What industries are bouncing along the bottom? Predictably, it’s financial services firms and oil companies.

But the news from this survey is, on balance, quite positive. In fact, Harris found that there were actually more individual companies rated “excellent” than has ever been recorded in the history of the survey. Considering the sorry state of the economy and how badly many brands have been battered, that result is nothing short of amazing

A Green Fog

Green marketing hypeI’ve blogged before about evolving consumer attitudes on “green” products, and the telltale signs that “green fatigue” may be setting in with at least some people.

And now we have survey results that lend additional support to this observation. Harris Interactive conducted an online survey of ~2,350 U.S. adults in November, 2010 – one which is done annually by the polling firm. A comparison between the 2010 and 2009 survey results suggests that fewer Americans are engaging in various green behaviors in their daily lives.

While the year-on-year differences may be slight, the overall trend in participation is down. To illustrate, here are the comparative percentages of respondents who report that they “always” or “often” engage in certain “green” activities:

 Turning off lights when leaving a room: 81% (versus 83% in 2009)
 Making an effort to use less water: 57% (vs. 60%)
 Purchasing locally grown produce: 33% (vs. 39%)
 Purchasing locally manufactured products: 23% (vs. 26%)

Are there any areas where the trend is up rather than down? Actually, no. But Harris did find one area of stability: The same percentage of respondents in both years reported “always” or “often” engaging in recycling activities (68%).

What about other environmental activities? Again, the trend lines aren’t going in green’s favor:

 Purchased energy-efficient appliances (e.g., Energy Star): 30% (versus 36% in 2009)
 Donated or recycled electronic devices or parts: 32% (vs. 41%)
 Switched from bottled water to filtered tap water: 23% (vs. 29%)
 Purchased a more fuel-efficient car or hybrid vehicle: 8% (vs. 13%)

In fact, only one of the nearly 20 activities that were surveyed by Harris showed a positive “green” trend for 2010 versus the year prior — and that was switching to paperless statements for personal financial accounts.

Big whoop.

In trying to understand what is causing the change in behavior, it’s too simplistic to cite the economic recession. After all, 2010 was a less challenging year on that front compared to 2009, when the economy was really in the dumper.

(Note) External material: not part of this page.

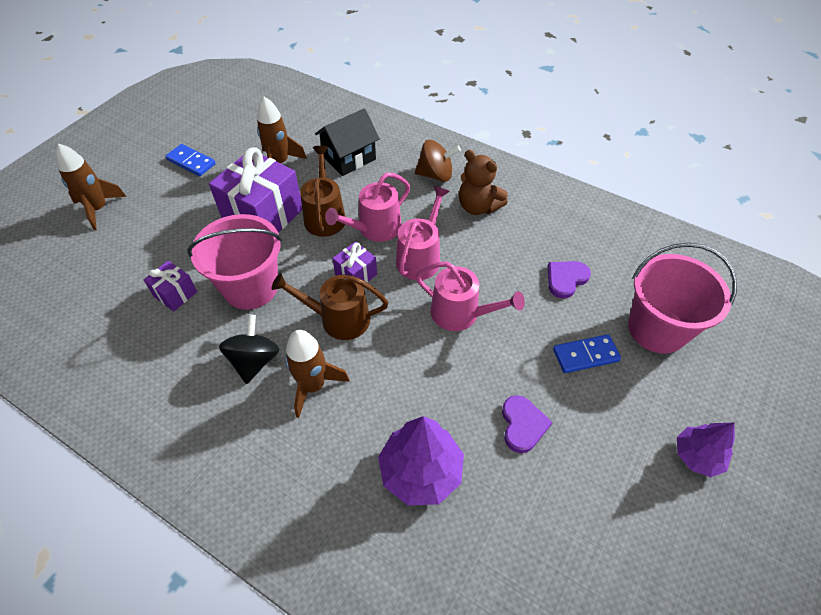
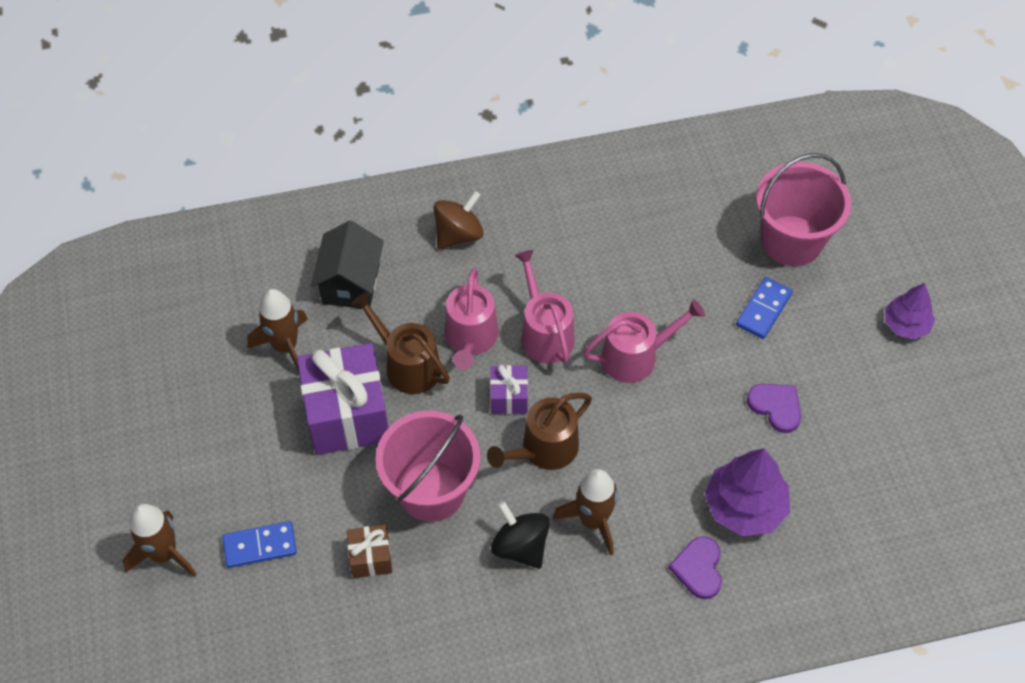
camera: 45 degrees left, 5 degrees up
purple gift [144,261,197,311] -> brown gift [347,525,392,578]
blue domino [165,144,216,176] -> blue domino moved to [222,521,297,568]
brown teddy bear [459,150,508,215] -> none
purple heart [548,261,591,299] -> purple heart moved to [668,536,722,599]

For clues, we might turn to several other consumer research studies. The 2010 Green Gauge® Study conducted by GfK Roper gives us some possible reasons. That study concluded that there’s a sense of “green fatigue” among U.S. consumers. Clear majorities believe that green products are “too expensive” … while one–third of the people surveyed believe that green products “don’t work as well” as the alternatives.

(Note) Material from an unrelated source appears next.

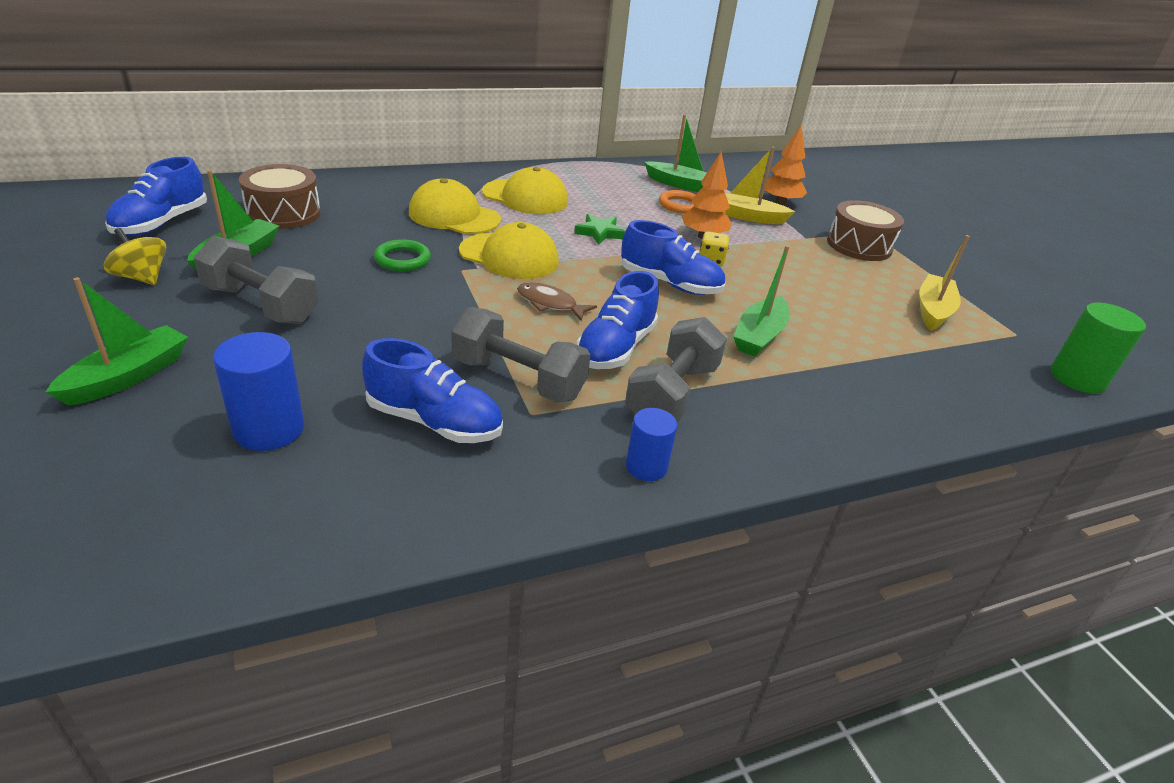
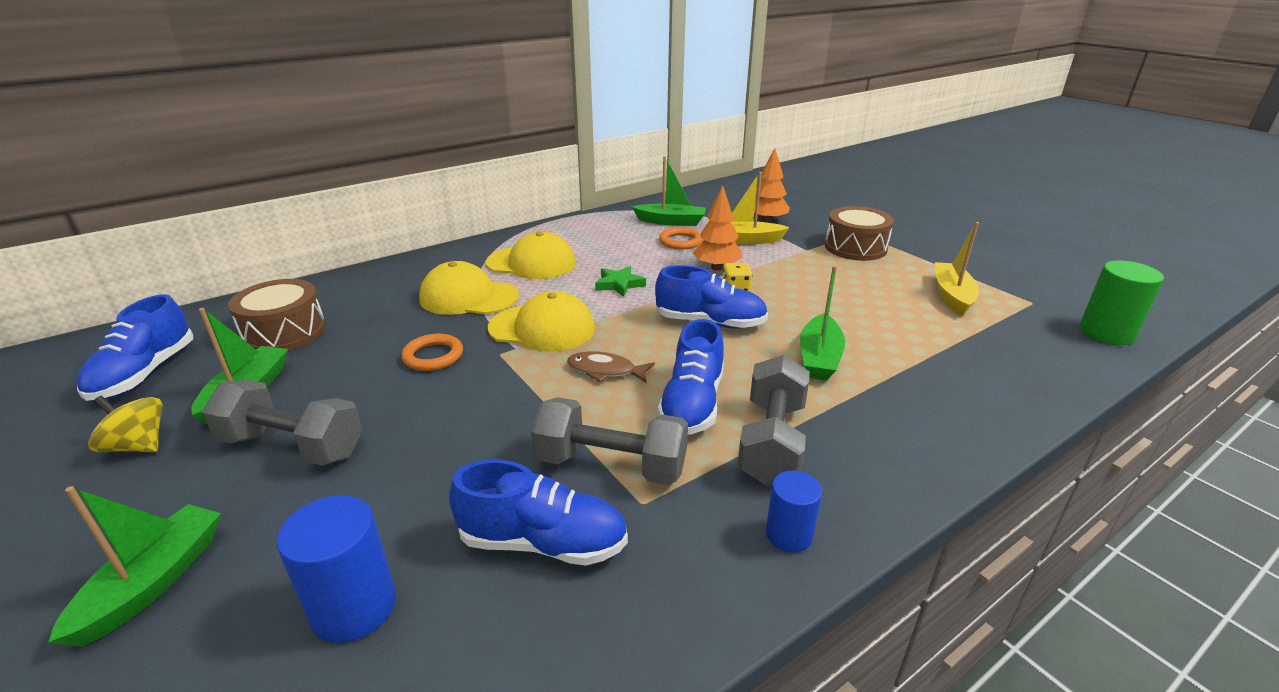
camera: 10 degrees left, 5 degrees down
green ring [374,239,431,271] -> orange ring [401,334,463,371]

But a more startling statistic from the GfK Roper study is that nearly 40% of the people surveyed feel that “green products aren’t really better for the environment.”

That shows a pretty skeptical public! And what about the issue of truth in advertising? The newest Green Gap Trend Tracker survey from Cone, just released this month, found that well over half of the ~1,035 adults surveyed do not trust the “green” claims made by products and brands.

Interestingly, even with so much of the consumer participation trending down rather than up, these surveys also found that more people today actually consider themselves to be environmentalists or green/environmentally aware.

So, consumers see themselves as green-friendly … but it’s all in how someone defines the term. As it turns out, it’s a murky definition that has people all over the map when it comes to the actual behavior.